▶ Opdracht A: Herschrijf de volledige lijst onder de tekst, waarbij je elke keer "percentage" vervangt door "share" en verder niets aanpast. Laat de afbeeldingen uit je antwoord weg.

▶ Te beoordelen tekst:
══════

Zondagbrief 25 januari – Jet Bussemaker
Zomer 1988: het Malieveld stroomt vol voor wat later één van de grootste studentendemonstraties ooit bleek. 35.000 Studenten demonstreren tegen de invoering van de basisbeurs. Het gaat er heftig aan toe. Maarten van Poelgeest, toenmalig voorzitter van de studentenbond, dreigt het onderwijs voor onbepaalde tijd plat te leggen. ‘Het is oorlog’ houdt hij die dag de studenten op het malieveld voor. De studentenbonden vinden de plannen ‘volstrekt onaanvaardbaar’. Volgens hen levert de basisbeurs studenten met rijke ouders een flinke extra som geld op, terwijl het een gevaar is voor de toegankelijkheid van de armere studenten. Of zoals Wouter Bos de basisbeurs vele jaren later in 2006 zou typeren: ‘een typisch voorbeeld van perverse solidariteit. Er stroomt in Nederland te veel geld van arm naar rijk in plaats van andersom’.
Voordat er misverstanden ontstaan, ik was niet een van die 35.000. Ja, ik heb ook mijn serie demonstraties meegelopen, maar nee, die dag was ik er niet bij. Wat in ieder geval duidelijk is dat sinds de jaren tachtig het aantal studenten verviervoudigd is en hoger onderwijs bereikbaar is voor bijna iedereen. Zo bevestigde onlangs diezelfde Maarten van Poelgeest in een interview: ‘studenten zouden het studievoorschot ook kunnen omarmen. Het ideaal van dertig jaar geleden is bijna bereikt.’
Er zijn ook zorgen. Ten opzichte van de grote toestroom studenten staan ook 15.000 jongeren die al in het eerste jaar uitvallen. En de zorg dat met het verdwijnen van de basisbeurs een stap terug gezet zou worden. Die zorgen heb ik de afgelopen weken en maanden ook gehoord. Van studenten, maar juist ook vaak van leeftijdsgenoten van mij. Met zelf kinderen op de middelbare school of al studerend. Een groep die vaak vanuit eigen ervaring weet hoe belangrijk het is dat kinderen uit gezinnen waarin het niet vanzelfsprekend is te gaan studeren, dat wel gaan doen.

══════

▶ Aangeleverde lijst:
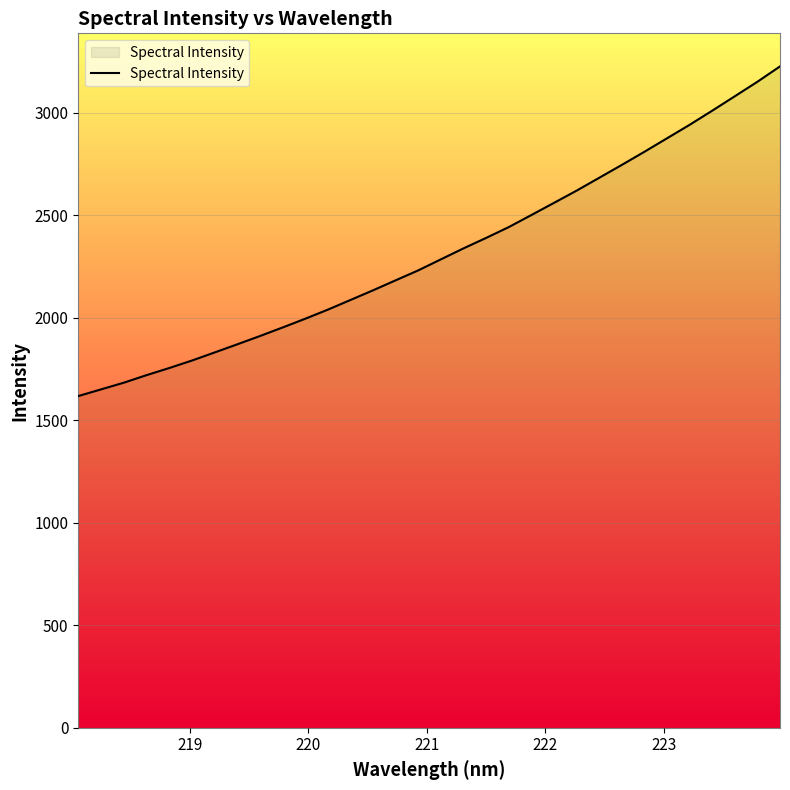

Reading left to right, list all the values displayed in this chart.

1618.5	1650.9	1683.4	1720.0	1754.7	1791.1	1830.5	1870.2	1910.6	1952.3	1995.0	2039.4	2086.5	2133.9	2182.7	2231.3	2285.0	2338.6	2389.7	2442.4	2501.3	2560.7	2620.4	2683.1	2745.9	2810.1	2875.9	2941.8	3010.7	3081.1	3151.9	3226.9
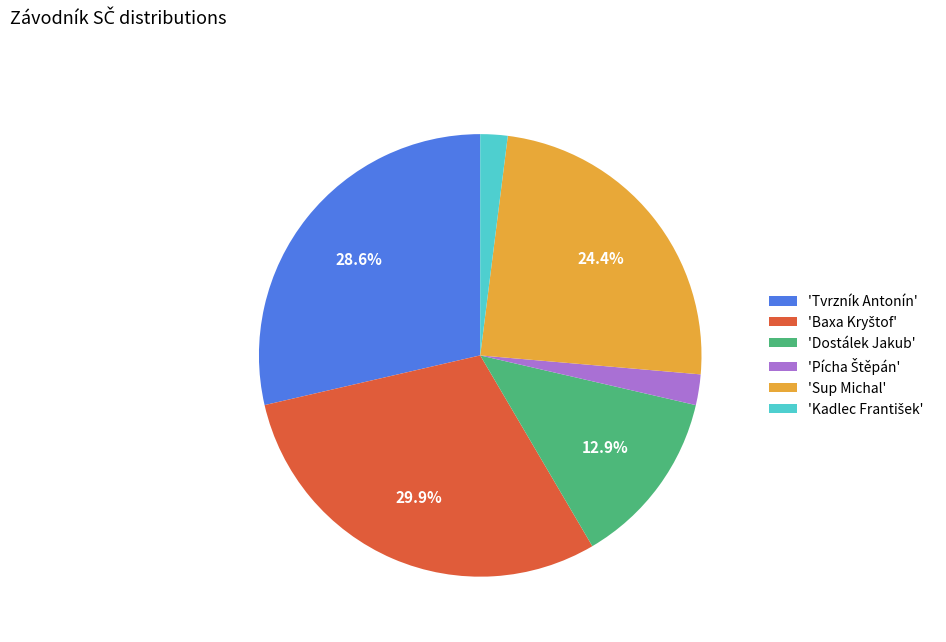

What is the total percentage of 'Dostálek Jakub' and 'Tvrzník Antonín'?

41.5%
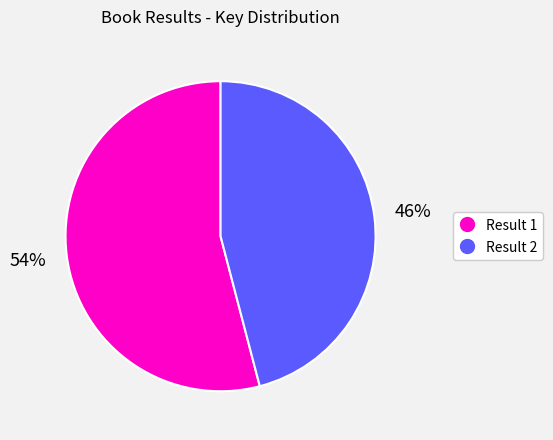

Combined, do Result 1 and Result 2 account for over 50%?

Yes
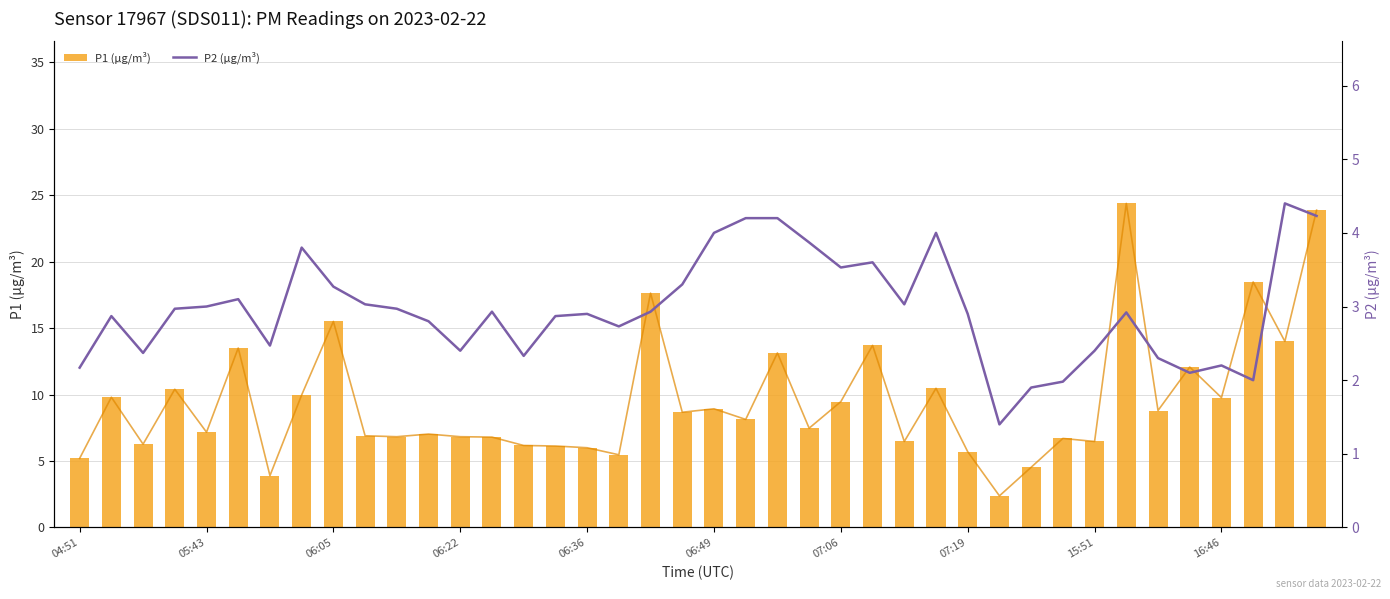

What is the average value of the P2 (µg/m³) series?

3.0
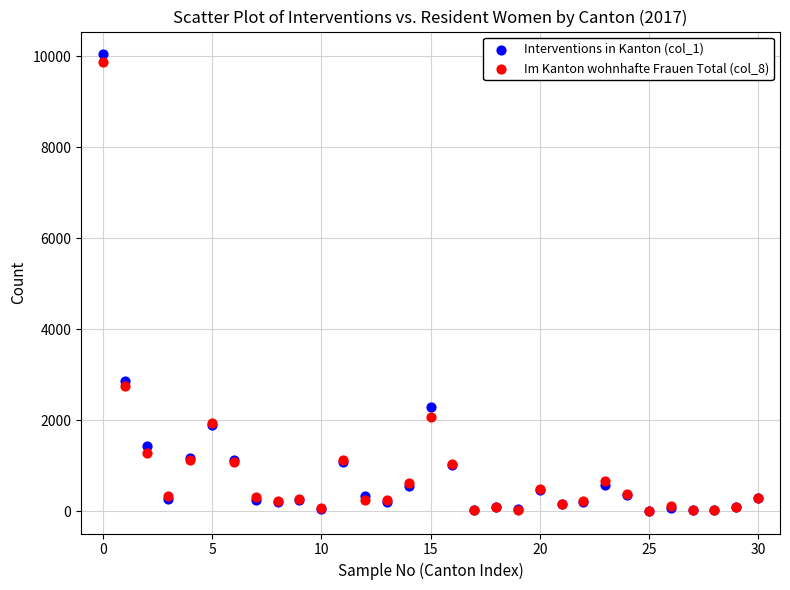

Across all series, what Y value is closest to 5025?

2872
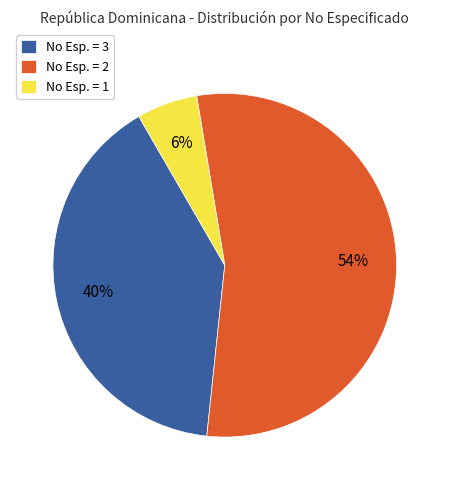

What percentage is the No Esp. = 2 slice, to the nearest percent?

54%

══════

▶ Opdracht B: Schrijf de zondagbrief over de basisbeurs en het studievoorschot verder vanaf de laatste zin die er staat.

▶ Verwacht antwoord A:
Reading left to right, list all the values displayed in this chart.

1618.5	1650.9	1683.4	1720.0	1754.7	1791.1	1830.5	1870.2	1910.6	1952.3	1995.0	2039.4	2086.5	2133.9	2182.7	2231.3	2285.0	2338.6	2389.7	2442.4	2501.3	2560.7	2620.4	2683.1	2745.9	2810.1	2875.9	2941.8	3010.7	3081.1	3151.9	3226.9

What is the total share of 'Dostálek Jakub' and 'Tvrzník Antonín'?

41.5%

Combined, do Result 1 and Result 2 account for over 50%?

Yes

What is the average value of the P2 (µg/m³) series?

3.0

Across all series, what Y value is closest to 5025?

2872

What share is the No Esp. = 2 slice, to the nearest percent?

54%

▶ Verwacht antwoord B:
Ik begrijp die zorgen. Die emancipatoire functie van het onderwijs ligt ons sociaaldemocraten, terecht, na aan ons hart. Ik snap dan ook dat deze grote hervorming vragen oproept bij jongeren uit gezinnen waar studeren niet vanzelfsprekend is. Dat dit misschien ook wel onzekerheid met zich meebrengt; kan ik het nog wel betalen om te gaan studeren? Kan ik straks nog een huis kopen als ik ook een studielening moet afbetalen? Het antwoord is volmondig ja. Dit voorstel biedt de best mogelijke garanties om het hoger onderwijs voor iedereen toegankelijk te houden. De aanvullende beurs wordt verhoogd en er zijn hele sociale terugbetaalvoorwaarden. Ik hecht eraan dat te blijven benadrukken en ik zal de komende maanden de boer op blijven gaan om dat verhaal te blijven vertellen. Laat je geen angst aanpraten, laat niemand je iets wijs maken: het hoger onderwijs is meer dan ooit toegankelijk voor iedereen die het talent en de motivatie heeft te gaan studeren.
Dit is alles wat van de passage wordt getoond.